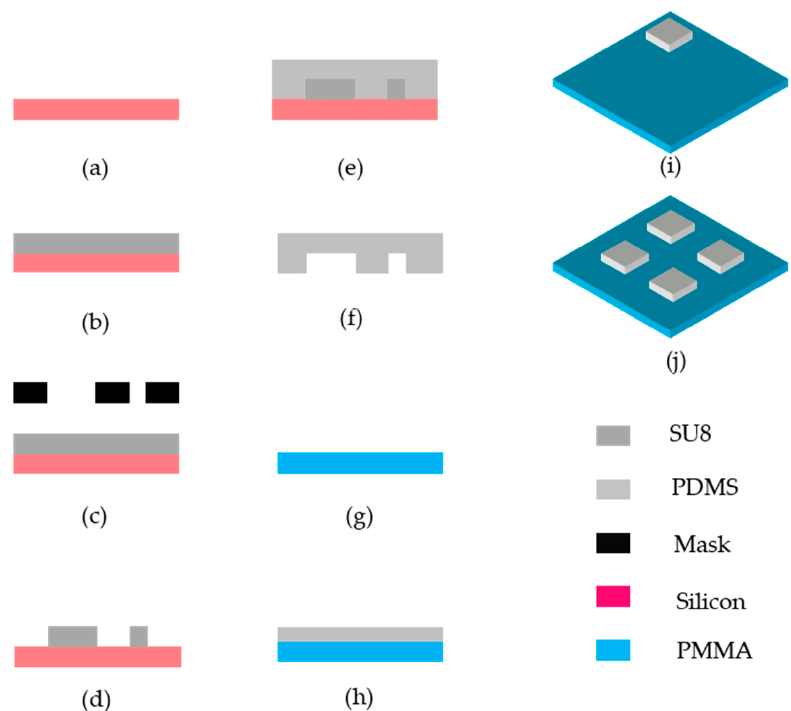
Figure 7. Soft lithography process flow of microfluidic metasurfaces working at GHz region. The control system and the microfluidic channels hosting the liquid metal droplets are fabricated using the same process. The large array of metamolecules is realized by multi-sample stitching technique.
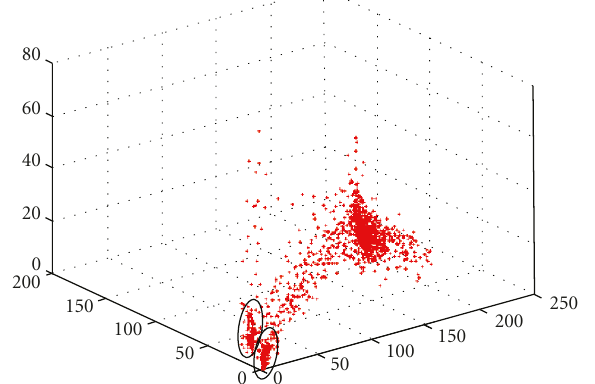
Figure 8: Colour distribution of 2400 blocks of 8 × 8 pixels taken from Figure 7(a). The data points in the circle closer to the origin correspond to the dark background of Figure 7(a) while the points in the other circle correspond to the leaves. The uncircled cluster corresponds to the flower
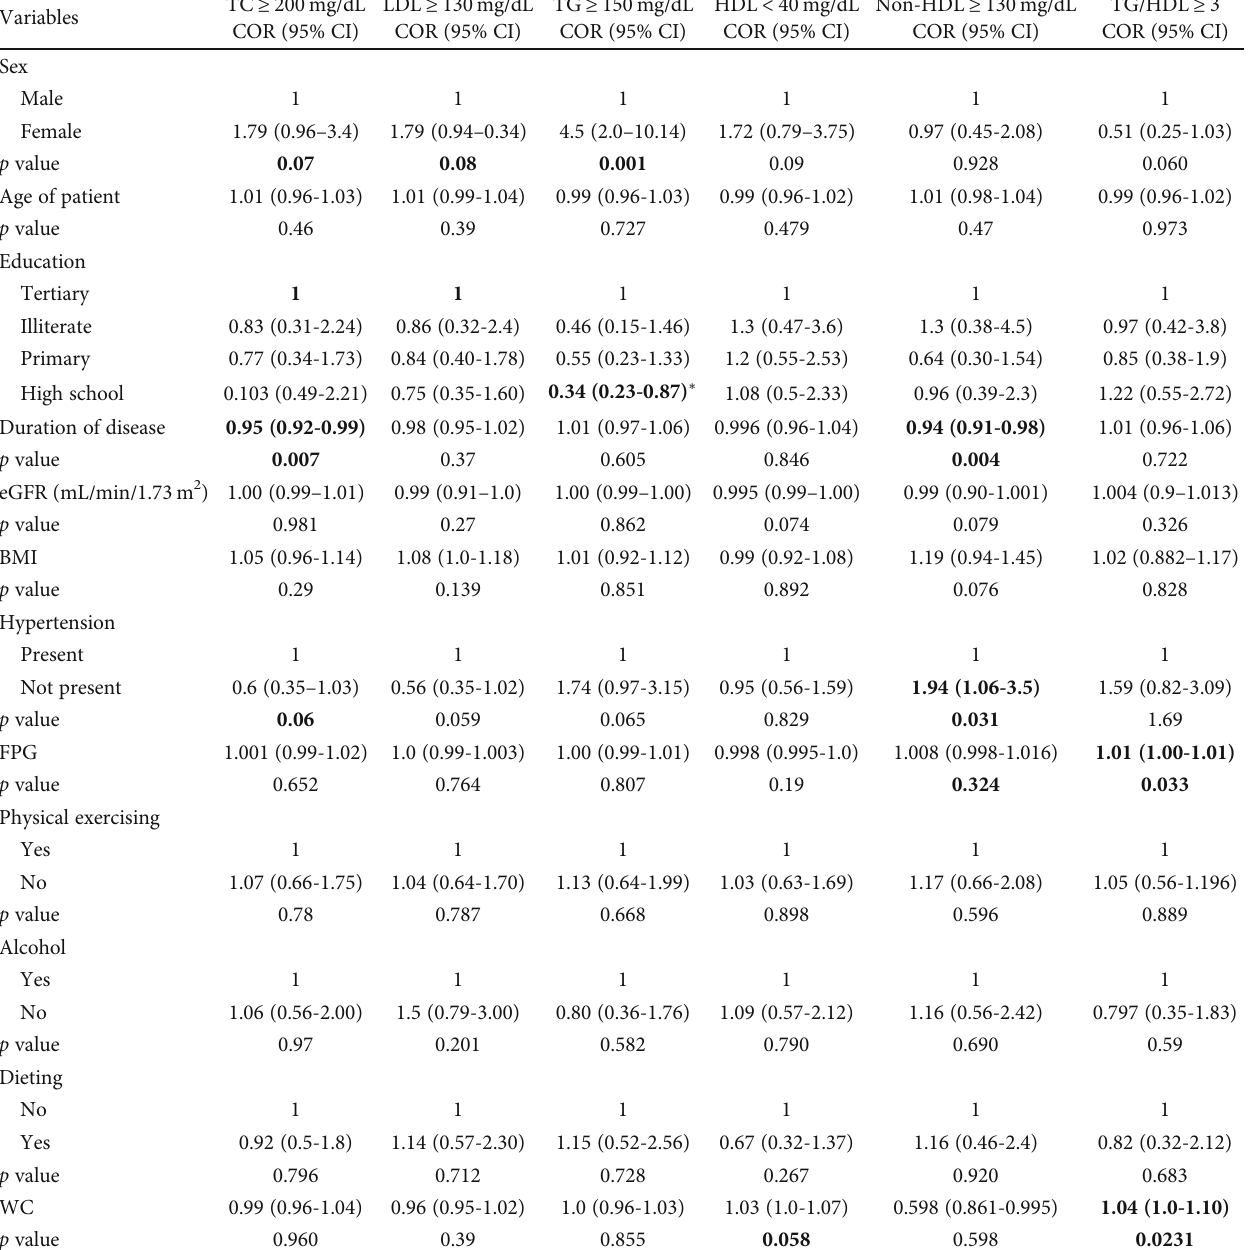
Table 4: Adjusted logistic regression analysis of factors associated with control of speci fi c lipid analytes in DM patients at Halibet Referal Hospital, in Asmara, Eritrea ( n = 309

● **DESCRIPTION OF THE TASK**
Print the material above word for word, and keep the pictures out of it.

● **TASK RESULT**
Figure 7. Soft lithography process flow of microfluidic metasurfaces working at GHz region. The control system and the microfluidic channels hosting the liquid metal droplets are fabricated using the same process. The large array of metamolecules is realized by multi-sample stitching technique.
Figure 8: Colour distribution of 2400 blocks of 8 × 8 pixels taken from Figure 7(a). The data points in the circle closer to the origin correspond to the dark background of Figure 7(a) while the points in the other circle correspond to the leaves. The uncircled cluster corresponds to the flower
Table 4: Adjusted logistic regression analysis of factors associated with control of speci fi c lipid analytes in DM patients at Halibet Referal Hospital, in Asmara, Eritrea ( n = 309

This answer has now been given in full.